Nas Entrelinhas: Jovem envolvido em ataque em escola pode receber medida de segurança
Nas Entrelinhas da Rádio Uirapuru, desta quinta-feira (17), o comentarista Mauro Vinícius de Moraes abordou os desdobramentos legais do caso do adolescente de 16 anos que matou uma criança em uma escola na cidade de Estação. O jovem está internado em Passo Fundo e, segundo Mauro, será julgado com base no Estatuto da Criança e do Adolescente. Em casos assim, não se aplica o Código Penal, e sim medidas socioeducativas, que podem incluir internação com prazo máximo de três anos.
O comentarista explicou que, independentemente da idade, o sistema jurídico brasileiro prevê a possibilidade de internação psiquiátrica voluntária ou compulsória, sendo esta última aplicada quando o indivíduo oferece risco para si ou para outros. No caso de menores, a internação involuntária também é permitida, mas exige comunicação ao Ministério Público em até 72 horas e, em alguns casos, decisão judicial.
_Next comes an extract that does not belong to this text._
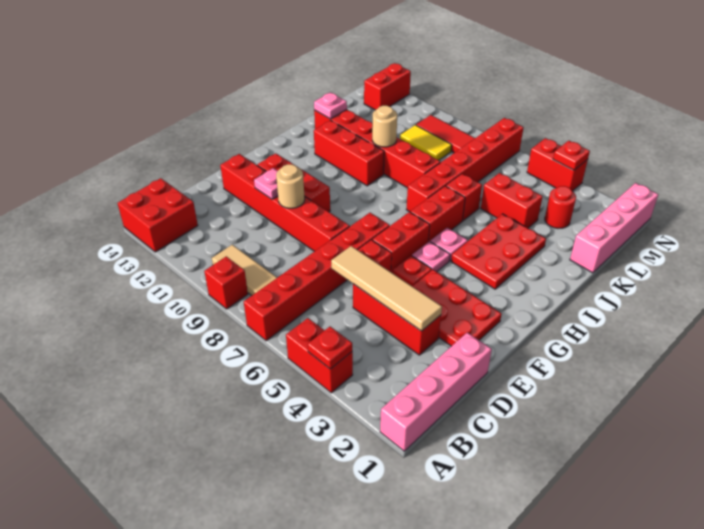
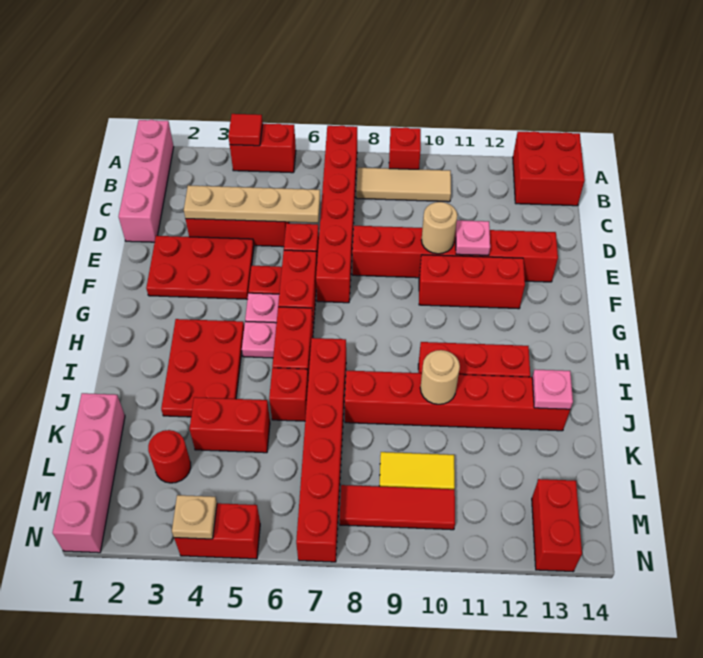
red 1x1 plate [308,327,352,369] -> red 1x1 tile [228,114,263,146]
tan 1x4 tile [331,246,442,331] -> tan 1x4 plate [184,185,320,223]
red 1x1 plate [553,141,590,170] -> tan 1x1 plate [172,495,217,539]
Mauro destacou ainda a diferença entre pena de prisão e medida de segurança. Enquanto a pena tem caráter punitivo e prazo definido, a medida de segurança é aplicada a pessoas consideradas inimputáveis ou semi-imputáveis, por transtornos mentais que afetam o discernimento. Essa medida não tem prazo fixo e só é encerrada após avaliação médica que ateste a cessação do risco à sociedade.
Com base nessas diretrizes, o adolescente poderá ser submetido a uma internação psiquiátrica de caráter compulsório, caso laudos apontem a existência de transtornos mentais. “Ele só vai sair se conseguir, perante uma junta médica, comprovar que está curado e não oferece risco para a sociedade”, afirmou Mauro. O comentarista observou que, a depender do caso, essa internação pode se estender por tempo indeterminado, inclusive por toda a vida.